Thursday, March 26, 2009

Learning language

A very brief post today.
One day when my mother was busy I remember asking (since I could reach the wash basin by standing on the bathroom stool) whether I might get a drink from the toilet.  My mother was horrified.  I don't know if either of us ever realized that I used 'toilet' for the whole bathroom, as in 'go to the toilet', but for quite a long time I refused to fill a cup for myself at the wash basin.  
Quite different.  One day, when we were playing in the sandpile, and my mother was taking in dry laundry, at the time as I was learning letters (well before I went to school), I kept naming strings of letters and asking her what they spelled.  "No, that's not a word."  But when I said, does A S S spell 'ass', she told me not to spell it or to say it.  Can I have been quite ignorant?  True, it is very easy phonetics.

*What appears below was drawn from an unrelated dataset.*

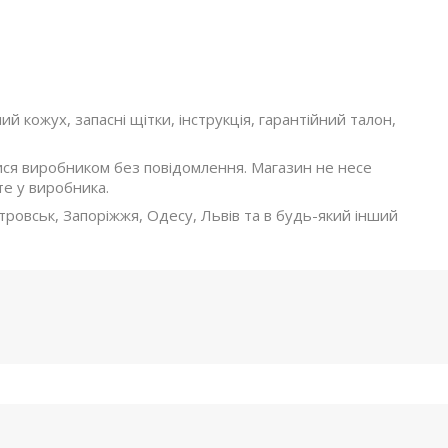
й кожух, запасні щітки, інструкція, гарантійний талон,
ися виробником без повідомлення. Магазин не несе
те у виробника.
тровськ, Запоріжжя, Одесу, Львів та в будь-який інший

One day, at the grandparents, I asked my grandfather for an apple.  He cut one in two, peeled and cored one piece, and said "Here's a half apple".  Then he cut the second piece in two, and said "Here's a quarter apple for you and a quarter for me."  The next day we got to sixteenths, which was about as far as my numbers went, except for just reciting by rote, which is merely preparatory.  That year when I was four, at Thanksgiving we had the china with six bundles of flowers around the rim.  While waiting my turn to be served, I kept looking at them and heard myself say "Three is six  in half, and two is six in threes", to myself, not expecting anyone to notice.  But they did notice.  They didn't know what my grandfather had been entertaining me with (one advantage of being a first grandchild or an only child).  Since then I have confirmed that almost any child between three and six can pick up the same insight.  I never could figure out why the teacher taught the rudiments of fractions year after year.
I thought of apples and flowers again much later when I learned that early civilizations had worked duodecimally, rather than decimally.